Your assignment: Retype the following data exactly, but leave its pictures out.

── Provided data

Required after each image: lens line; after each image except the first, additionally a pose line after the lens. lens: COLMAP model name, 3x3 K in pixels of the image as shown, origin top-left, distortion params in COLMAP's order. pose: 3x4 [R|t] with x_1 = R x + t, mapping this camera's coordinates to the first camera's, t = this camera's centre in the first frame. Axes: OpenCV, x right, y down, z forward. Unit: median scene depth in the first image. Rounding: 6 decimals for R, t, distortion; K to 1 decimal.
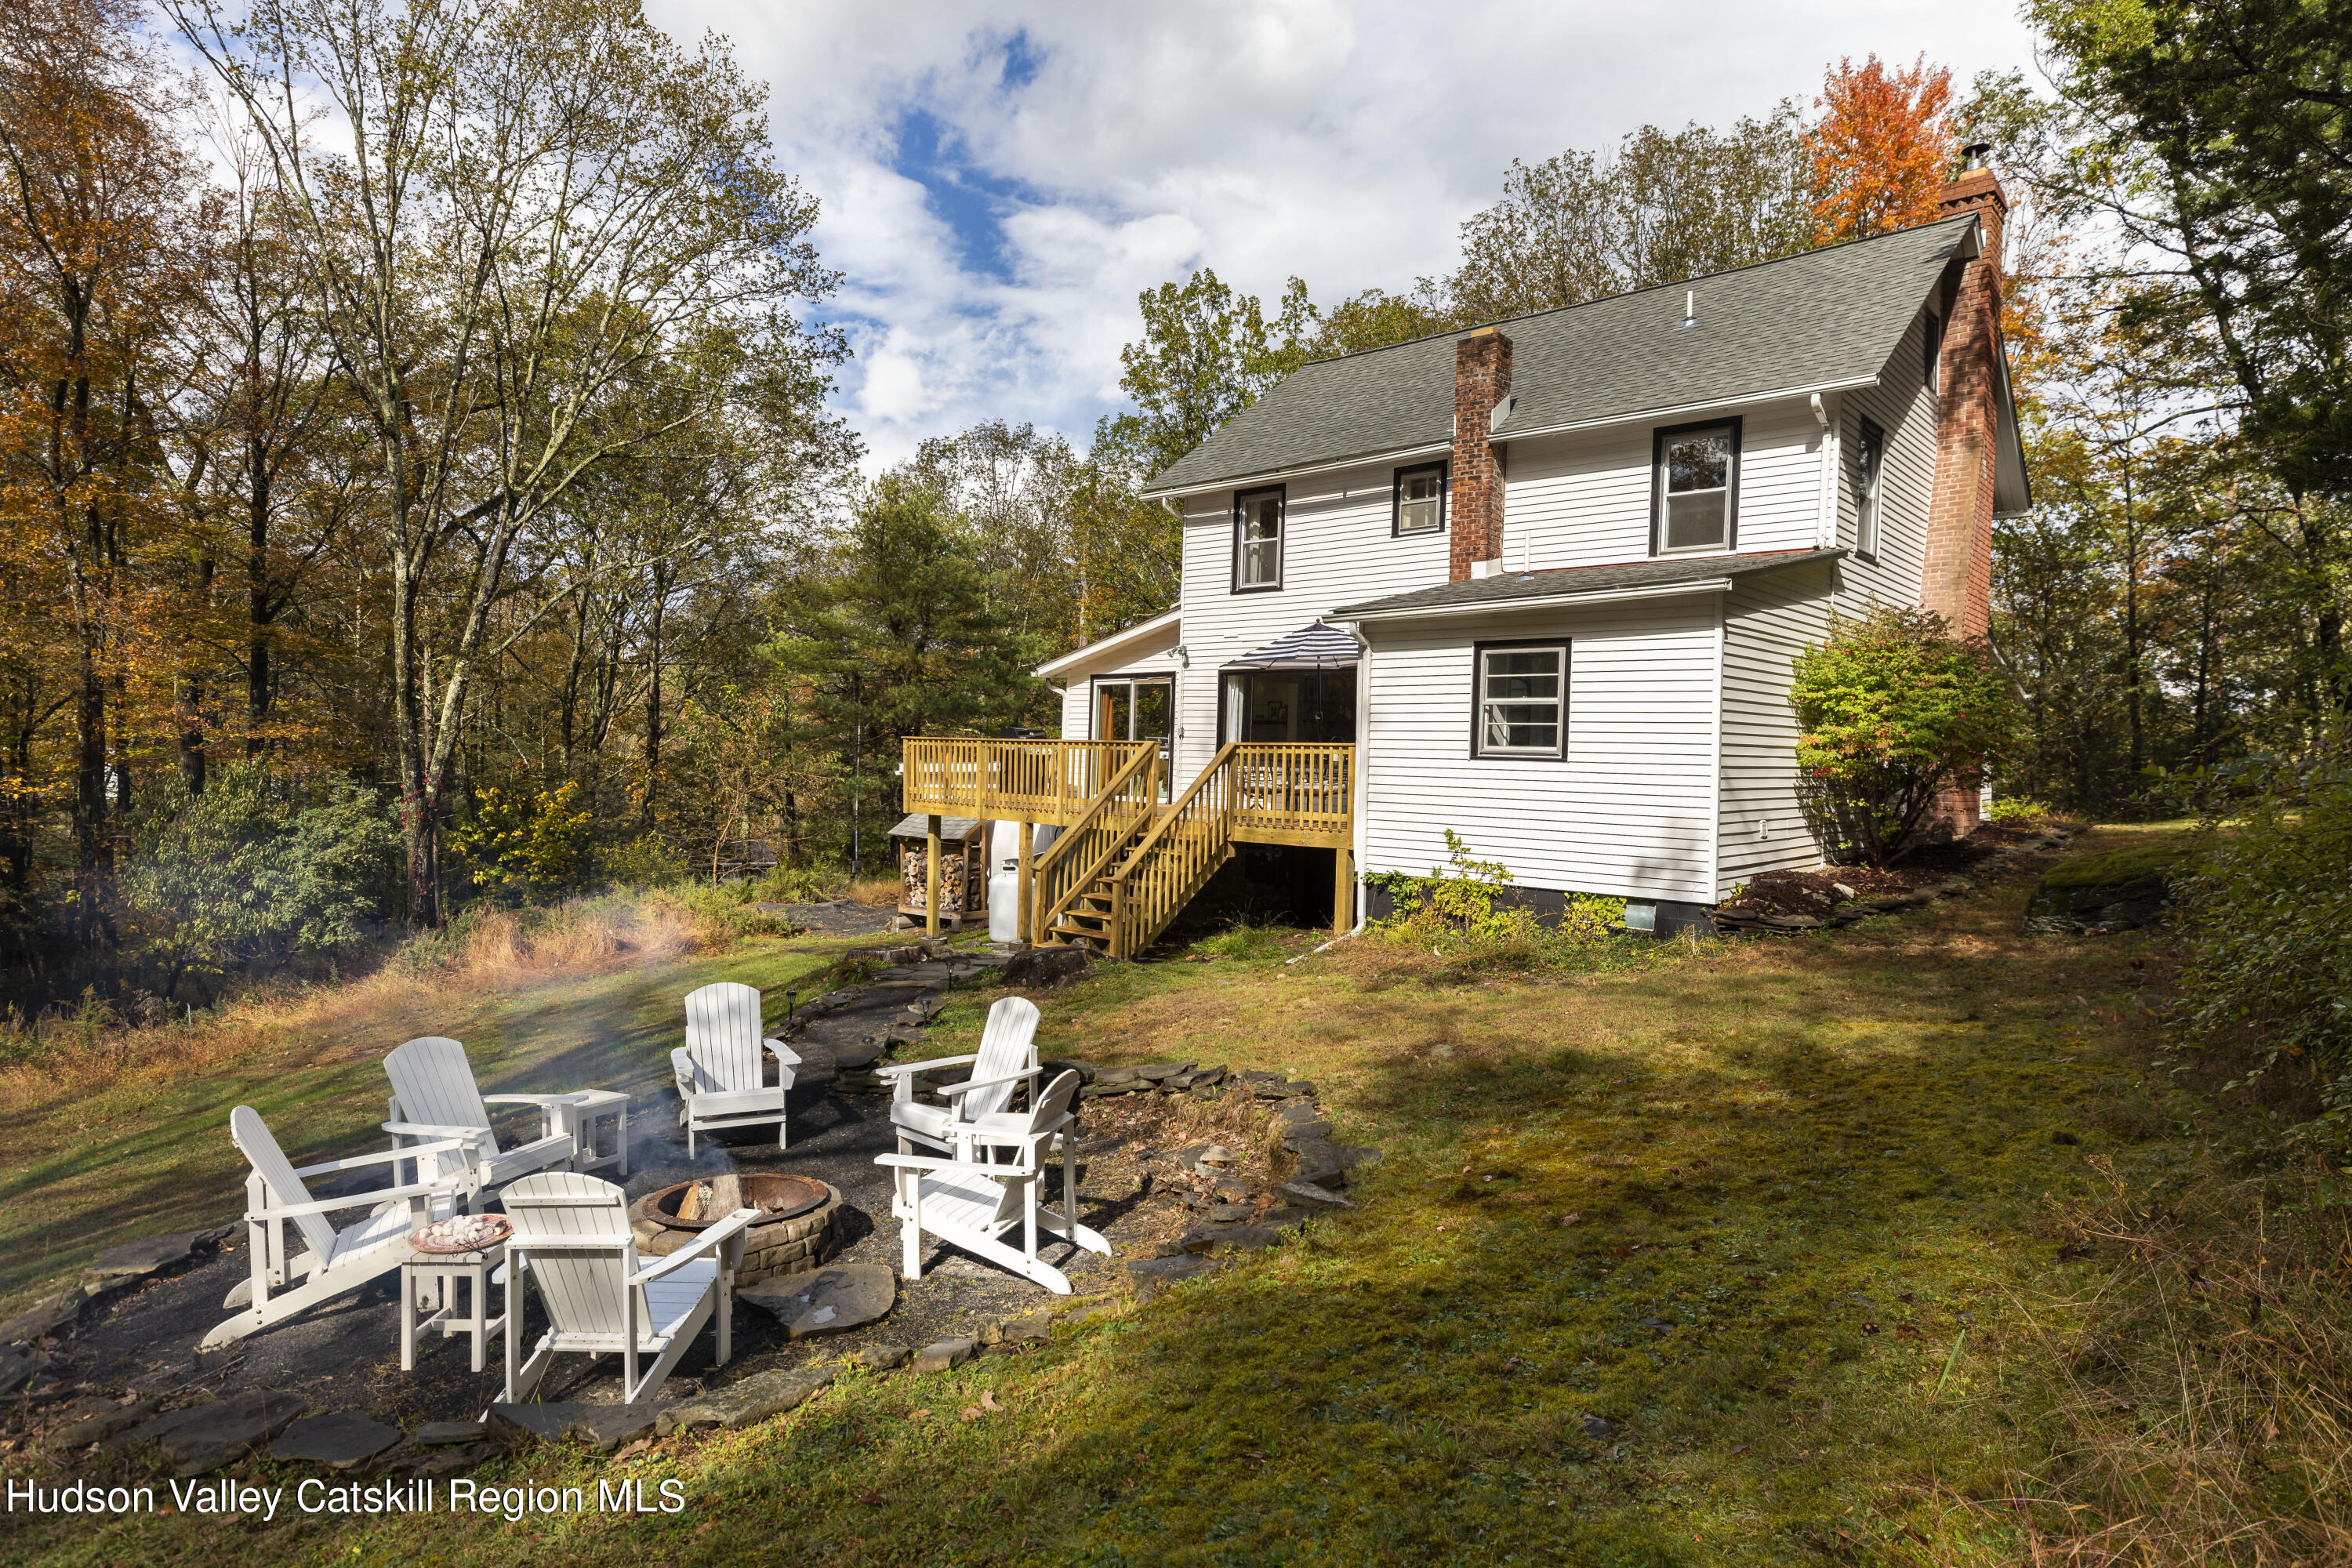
lens RADIAL K [[1288.9, 0, 1176.0], [0, 1288.9, 784.0], [0, 0, 1]] dist [-0.001593, -0.000322]
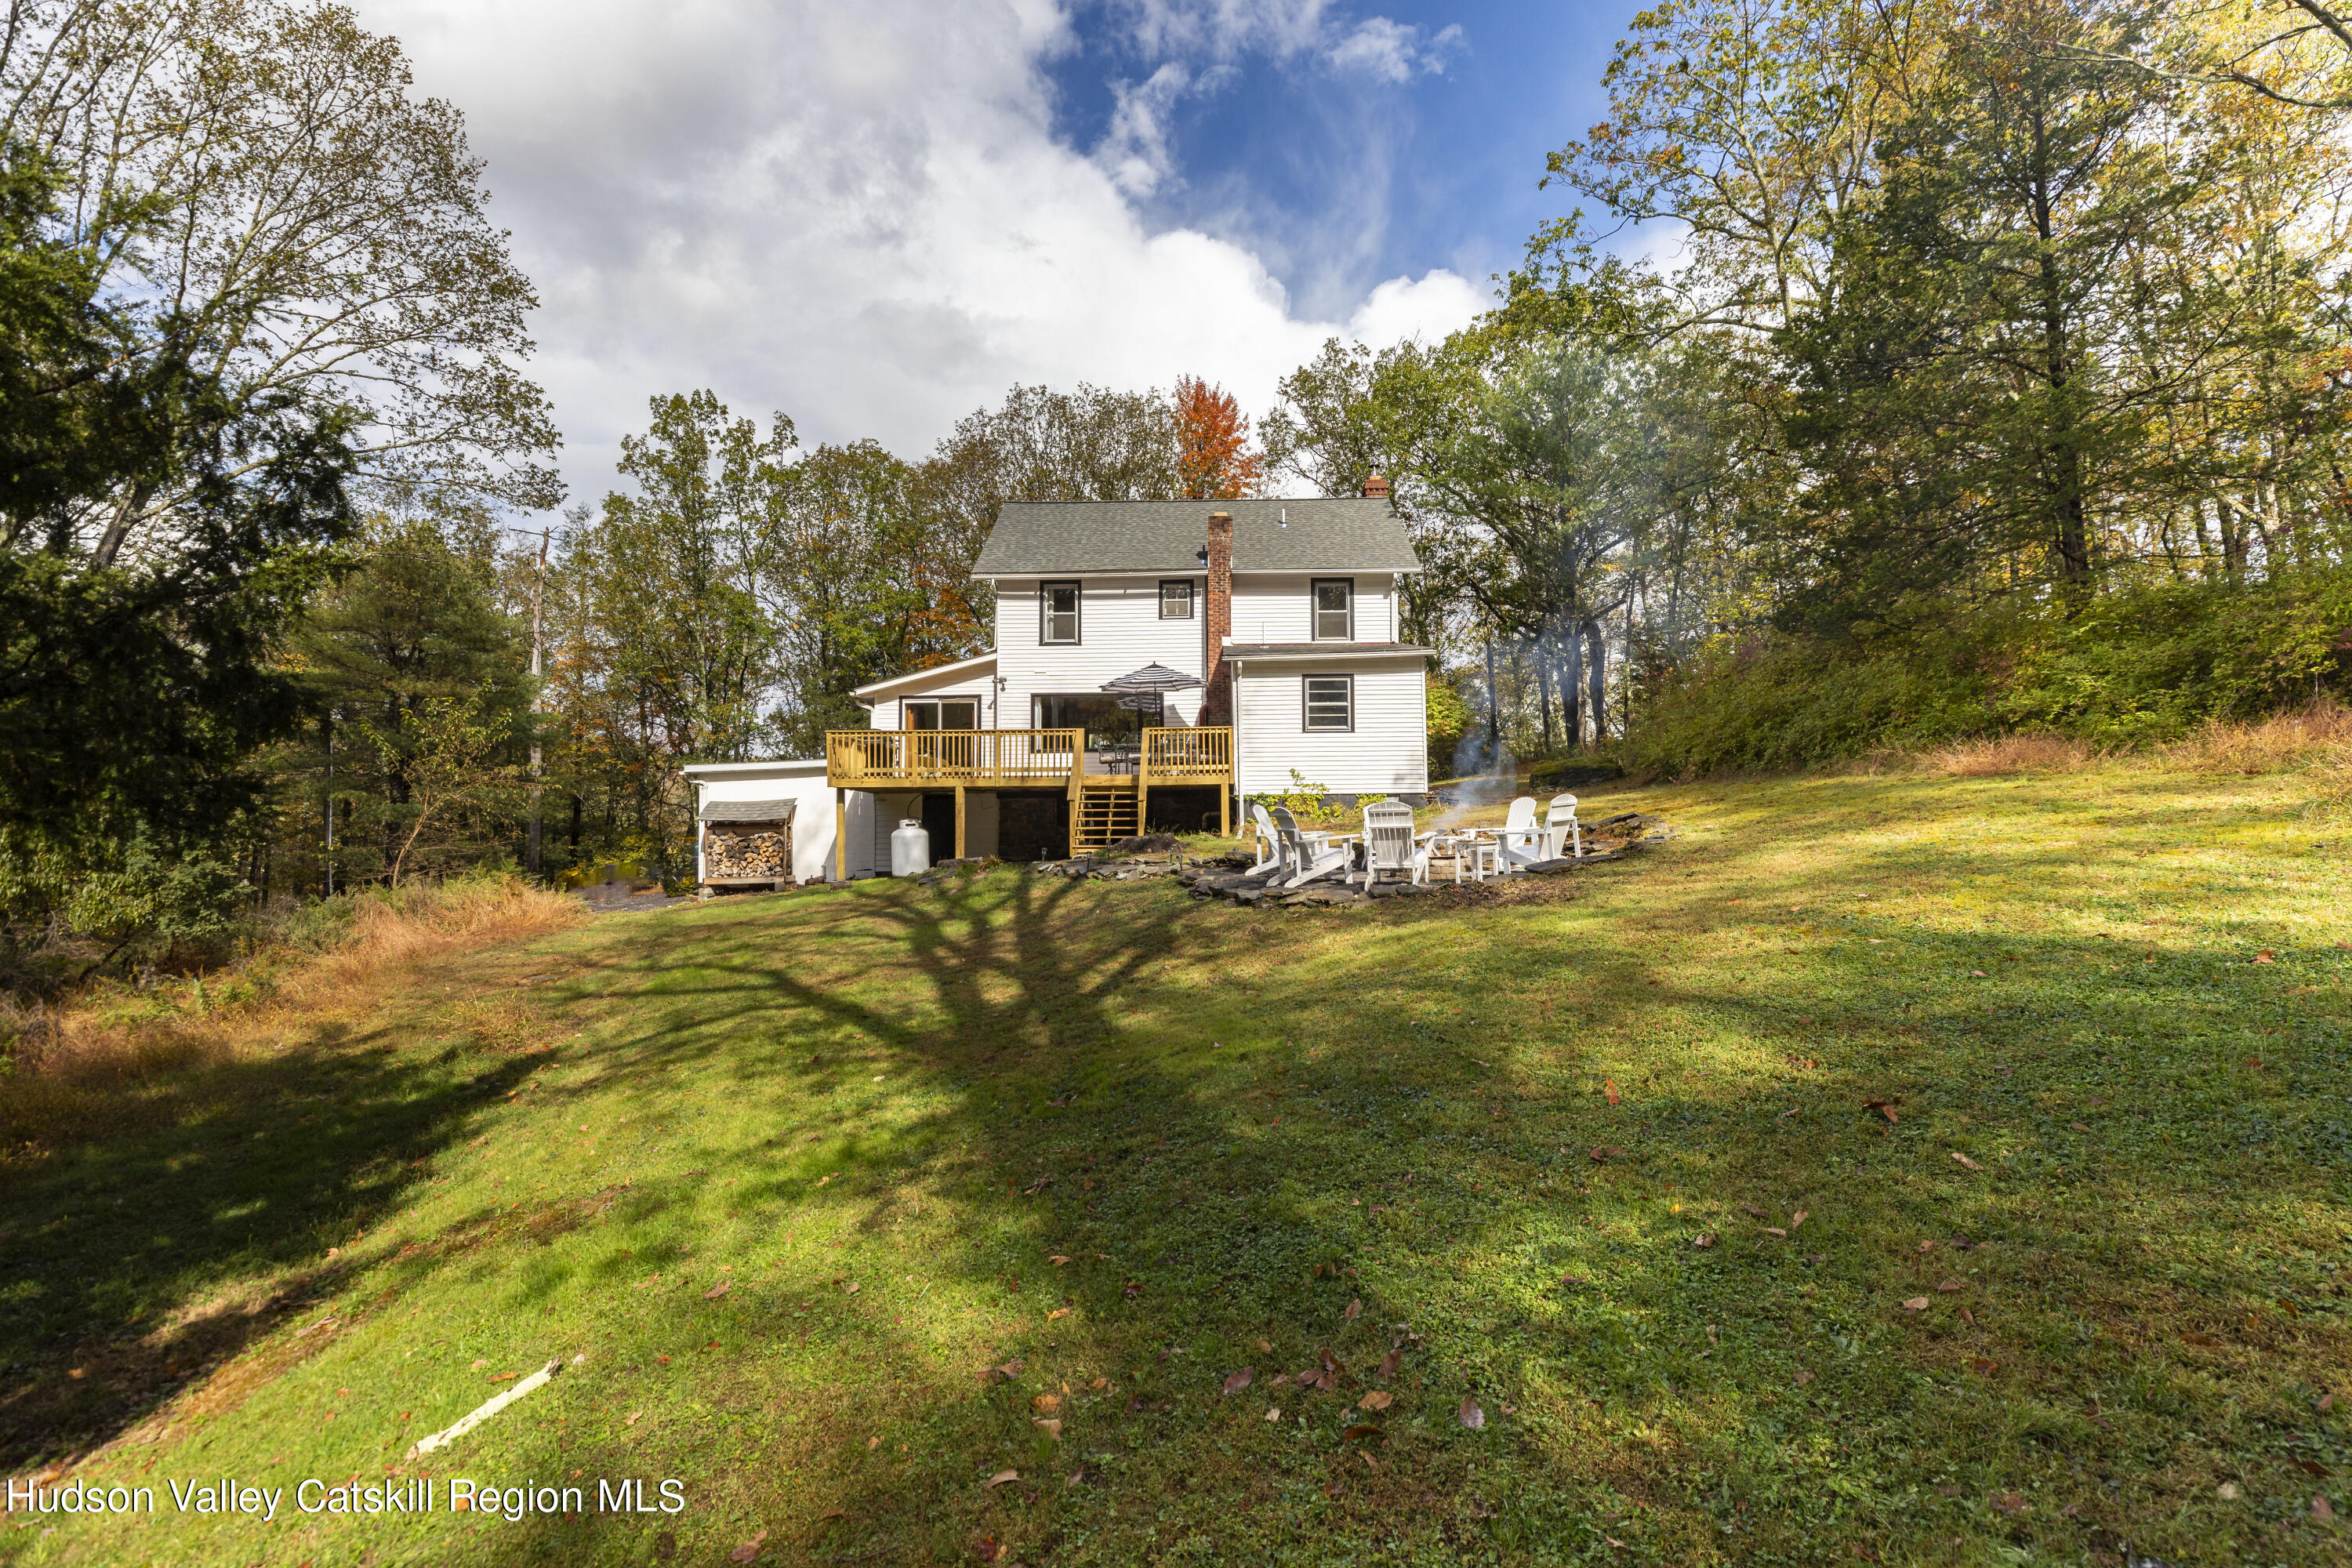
lens RADIAL K [[1057.0, 0, 1176.0], [0, 1057.0, 784.0], [0, 0, 1]] dist [0.002582, -0.000247]
pose [[0.755861, -0.002789, 0.654726, -0.744965], [0.040646, 0.998262, -0.042672, 0.091478], [-0.653469, 0.058866, 0.754661, -0.075448]]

────

Result of this task:
Required after each image: lens line; after each image except the first, additionally a pose line after the lens. lens: COLMAP model name, 3x3 K in pixels of the image as shown, origin top-left, distortion params in COLMAP's order. pose: 3x4 [R|t] with x_1 = R x + t, mapping this camera's coordinates to the first camera's, t = this camera's centre in the first frame. Axes: OpenCV, x right, y down, z forward. Unit: median scene depth in the first image. Rounding: 6 decimals for R, t, distortion; K to 1 decimal.
lens RADIAL K [[1288.9, 0, 1176.0], [0, 1288.9, 784.0], [0, 0, 1]] dist [-0.001593, -0.000322]
lens RADIAL K [[1057.0, 0, 1176.0], [0, 1057.0, 784.0], [0, 0, 1]] dist [0.002582, -0.000247]
pose [[0.755861, -0.002789, 0.654726, -0.744965], [0.040646, 0.998262, -0.042672, 0.091478], [-0.653469, 0.058866, 0.754661, -0.075448]]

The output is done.